Artist’s rendering of light rail service through downtown Honolulu. Image via AIA Honolulu.
Honolulu, HI is known for its natural beauty. The city unfortunately also has third worst traffic in the nation. To help remedy that, the City of Honolulu is working to create alternate ways for residents to get around the island and George Atta, the Honolulu Planning Director and a member of Smart Growth America’s Local Leaders Council, is one of the leaders making it happen.
Atta grew up in Honolulu and has been in the planning profession for many years. Doing this work on a small island, he explains, makes many smart growth lessons more immediate.
“Planners on an island see the consequences of our actions pretty quickly,” Atta says, “The problems we create stay here. So it’s been easy for us to understand the benefits of a smart growth approach.”

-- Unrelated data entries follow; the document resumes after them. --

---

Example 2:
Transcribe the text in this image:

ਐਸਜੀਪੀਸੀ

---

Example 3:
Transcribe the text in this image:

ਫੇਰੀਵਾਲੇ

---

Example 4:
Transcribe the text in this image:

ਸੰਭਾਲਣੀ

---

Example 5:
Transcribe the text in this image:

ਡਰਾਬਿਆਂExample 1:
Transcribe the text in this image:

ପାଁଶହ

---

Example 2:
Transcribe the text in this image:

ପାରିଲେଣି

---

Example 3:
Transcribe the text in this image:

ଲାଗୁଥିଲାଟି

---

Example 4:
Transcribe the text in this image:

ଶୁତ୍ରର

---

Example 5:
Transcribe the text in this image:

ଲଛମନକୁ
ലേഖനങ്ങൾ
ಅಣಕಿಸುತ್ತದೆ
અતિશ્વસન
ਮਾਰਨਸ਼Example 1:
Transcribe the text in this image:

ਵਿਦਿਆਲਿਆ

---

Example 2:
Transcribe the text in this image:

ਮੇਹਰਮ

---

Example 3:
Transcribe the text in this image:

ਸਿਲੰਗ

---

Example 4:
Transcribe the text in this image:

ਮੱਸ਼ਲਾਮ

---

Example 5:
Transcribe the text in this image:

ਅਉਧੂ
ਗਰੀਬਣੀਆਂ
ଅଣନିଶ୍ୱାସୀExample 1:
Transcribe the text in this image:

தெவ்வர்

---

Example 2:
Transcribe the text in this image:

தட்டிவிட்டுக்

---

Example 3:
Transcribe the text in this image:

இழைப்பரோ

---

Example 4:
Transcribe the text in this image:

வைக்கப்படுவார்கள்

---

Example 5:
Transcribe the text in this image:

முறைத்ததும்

The City is putting that approach in to action. In 2012 Honolulu passed a comprehensive Complete Streets policy and is now working to implement it. Complete Streets policies are designed to make streets safer and more convenient for people of all ages and abilities, and Honolulu’s policy applies to all new road construction and repaving. The city’s first major protected bike lane was built last year, and so far at least three more Complete Streets projects are in the works. As an added bonus, the City is also using Complete Streets strategies to improve how it manages storm water. Complete Streets additions like bioswales, rain gardens, and street trees will help the City meet the U.S. Environmental Protection Agency’s low impact development standards and requirements.

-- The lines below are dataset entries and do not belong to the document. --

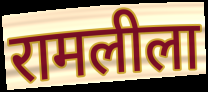
रामलीलाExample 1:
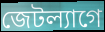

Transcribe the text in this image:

জেটল্যাগে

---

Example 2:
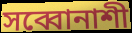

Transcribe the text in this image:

সব্বোনাশী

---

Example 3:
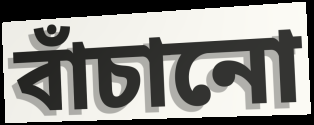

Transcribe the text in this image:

বাঁচানো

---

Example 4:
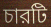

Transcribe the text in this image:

চারটি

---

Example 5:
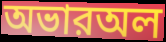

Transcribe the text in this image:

অভারঅলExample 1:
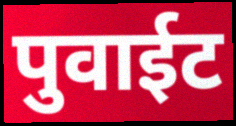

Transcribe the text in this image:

पुवाईट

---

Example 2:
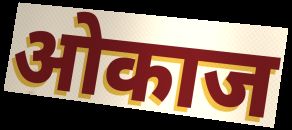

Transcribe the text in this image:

ओकाज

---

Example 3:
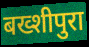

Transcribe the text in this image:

बख्शीपुरा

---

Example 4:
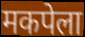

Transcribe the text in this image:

मकपेला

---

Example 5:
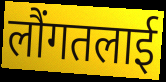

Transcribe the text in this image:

लौंगतलाई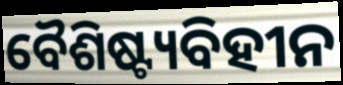
ବୈଶିଷ୍ଟ୍ୟବିହୀନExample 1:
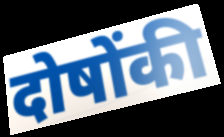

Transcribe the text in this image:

दोषोंकी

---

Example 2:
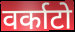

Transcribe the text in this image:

वर्काटो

To improve connectivity and reduce traffic, Honolulu is also working on a 20 mile above ground rail line that runs east to west. Currently under construction, the rail will connect Kapolei in the West to Ala Moana Shopping Center in the East. There will be 21 stations in-between that service four major universities and the airport. The city is responsible for redeveloping 19 of the stations, two of which are currently under development in hopes that they will become transit oriented development hubs. To help that happen, the city has changed the zoning around the stations to allow for higher density and protect the countryside from further sprawl. An extension to University of Manoa is planned, as well as a possible transit connector to Waikiki. The first phase of the construction, which includes the first seven stops, is slated to finish in 2017 and the goal is to complete the entire project by 2020.
Atta is passionate the future of Honolulu, and it shows. “We want to create a new kind of vibrant urbanism,” says Atta, “one that integrates good transit and natural space into the urban fabric, attracts and retains young people, and is safe for an aging population.” In the future, he hopes that the rail line is finished on time, that the extension is built to the University of Manoa, and that the combination of the Complete Streets policy and the rail line will reduce traffic and help preserve natural land.